Foi a maior campanha de sempre pela defesa de uma espécie animal no país. E tudo começou por causa de uma árvore. Não era ainda tanto o eucalipto, mas sim a pseudotsuga, uma conífera exótica que iria ser plantada em massa na Serra da Malcata no final dos anos 1970, para a produção de pasta de papel.

Alarmado com a potencial destruição do habitat do lince ibérico – que ainda vivia na região –, o biólogo Luís Palma, técnico florestal no então Serviço Nacional de Caça, alertou a sua chefia. “Primeiro tentámos resolver o problema pela via institucional”, recorda. Falaram com os promotores do projecto, tentaram um compromisso, mas sem sucesso. A florestação prosseguiu.

Luís Palma acabou por ir bater à porta da Liga para a Protecção da Natureza (LPN), a histórica associação ambientalista criada em 1948. E dessa iniciativa nasceu a campanha “Salvemos o lince e a serra da Malcata”, que marcou o ano de 1979 e subsiste até hoje como um marco na história ambiental do país.

O método seria um abaixo-assinado. A associação tinha poucos recursos, mas conseguiu mobilizar a própria máquina da administração central, que se juntou à luta. O Serviço Nacional de Parques, Reservas e Património Paisagístico pagou a elaboração e impressão de um cartaz icónico, com a face de um lince e os dizeres da campanha.

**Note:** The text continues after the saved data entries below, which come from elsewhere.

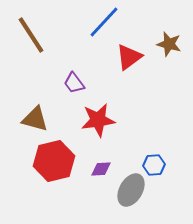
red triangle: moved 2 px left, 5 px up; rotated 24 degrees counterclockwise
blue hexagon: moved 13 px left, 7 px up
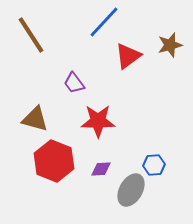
brown star: moved 1 px right, 1 px down; rotated 30 degrees counterclockwise
red triangle: moved 1 px left, 1 px up
red star: moved 1 px down; rotated 8 degrees clockwise
red hexagon: rotated 24 degrees counterclockwise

“Enviámos para as escolas e, para a nossa surpresa, começamos a receber imensas assinaturas, com as folhas originais já fotocopiadas”, lembra Jorge Palmeirim, biólogo que na altura estava na direcção da LPN. “Muitos professores nem sabiam que havia linces em Portugal”, completa.

No final, o abaixo-assinado foi subscrito por cerca de 60 mil pessoas. Nunca tinha havido tamanha mobilização popular por uma causa ambiental.

O movimento acabou por dar resultado. O projecto de florestação foi travado, fez-se um acordo para compensar os promotores com terrenos perto de Sines, a serra da Malcata foi classificada como reserva natural e o lince tinha tudo para viver em paz e saúde na região.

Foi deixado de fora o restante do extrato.